Carillon Tower

Albany City Hall was completed in 1883, and it has been recognized as one of the most beautiful buildings in the country. The building was given a unique distinction with the installation of a carillon in its tower. The original idea was to commemorate the servicemen who served in the armed forces during World War I. A carillon is a series of  bells in a wide range of sizes, which are played by a carillonneur.  By manipulating a keyboard of wooden handles, the carillonneur selects which bells will be rung in what order.


Alfred E. Smith Building

When I was a young girl, my father took me to downtown Albany what seemed like every Saturday. I loved the opportunity to go to the observation deck of the Alfred E. Smith Building. (We’re talking before the Empire State Plaza and the Corning Tower). The feature I really appreciate is the engraving of the names of all 62 counties around the building’s facade. At 388 feet tall, and 34 stories, it is about one third the size of the Empire State Building, but hey, this is Albany. After his political career, Al Smith was president of the corporation that built the Empire State Building.

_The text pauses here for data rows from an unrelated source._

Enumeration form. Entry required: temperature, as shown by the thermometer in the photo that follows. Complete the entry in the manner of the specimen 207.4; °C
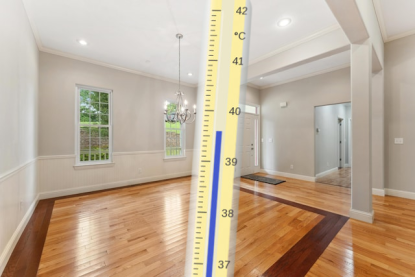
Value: 39.6; °C
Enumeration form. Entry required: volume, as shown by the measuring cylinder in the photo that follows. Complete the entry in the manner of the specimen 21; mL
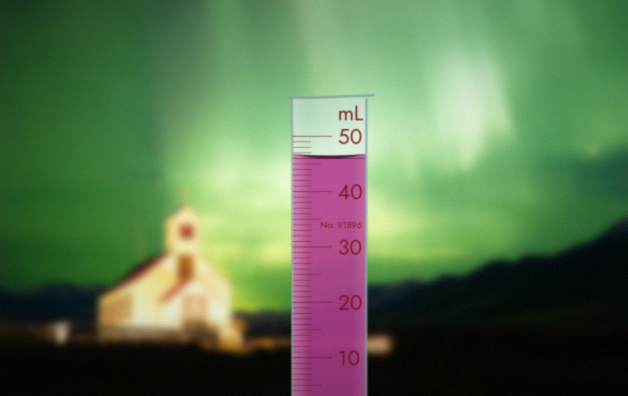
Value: 46; mL
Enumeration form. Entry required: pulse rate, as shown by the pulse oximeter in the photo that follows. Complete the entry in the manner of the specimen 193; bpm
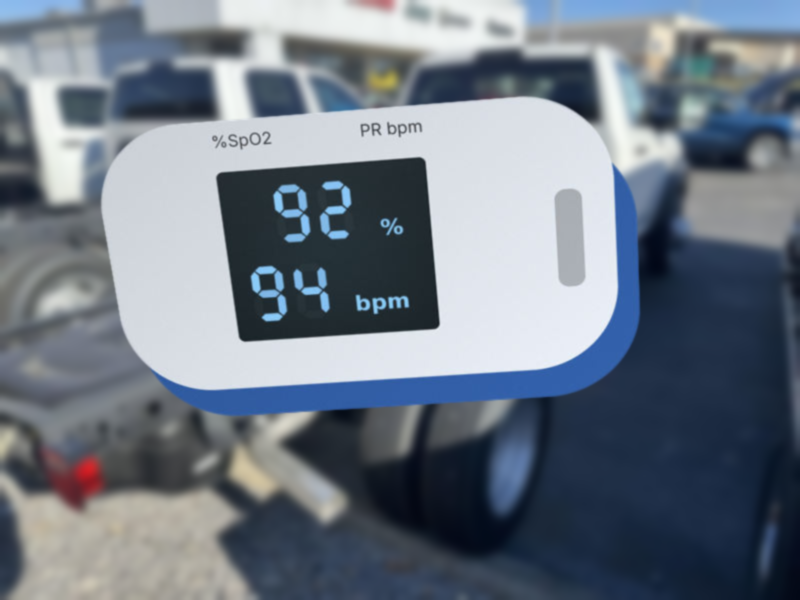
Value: 94; bpm
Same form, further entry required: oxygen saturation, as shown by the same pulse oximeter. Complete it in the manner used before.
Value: 92; %
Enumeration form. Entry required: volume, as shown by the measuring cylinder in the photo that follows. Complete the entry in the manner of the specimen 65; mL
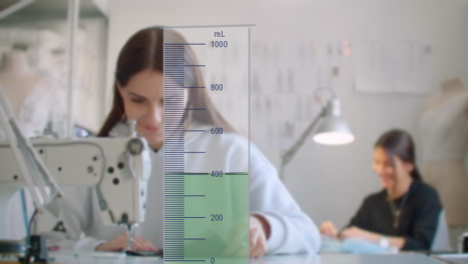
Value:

I recently visited Oakwood Cemetery in Troy, which is the final resting place for some well known individuals such as Russell Sage, Emma Willard, and “Uncle Sam”. For those who don’t know the story, Samuel Wilson was a meat packer from Troy who provided goods to the United States Army during the War of 1812. Everything he sent to the army, was stamped “U.S.”, which was turned into the nickname Uncle Sam. Of course, not everyone in the cemetery is famous, but some memorials are an impressive tribute to a loved one lost. This Celtic Cross is such a significant piece in memory of Cora Elizabeth Price, age 18. I tried to find some information about her, but I haven’t been able to discover any details. I want to know the history of the girl who is honored with this beautiful monument.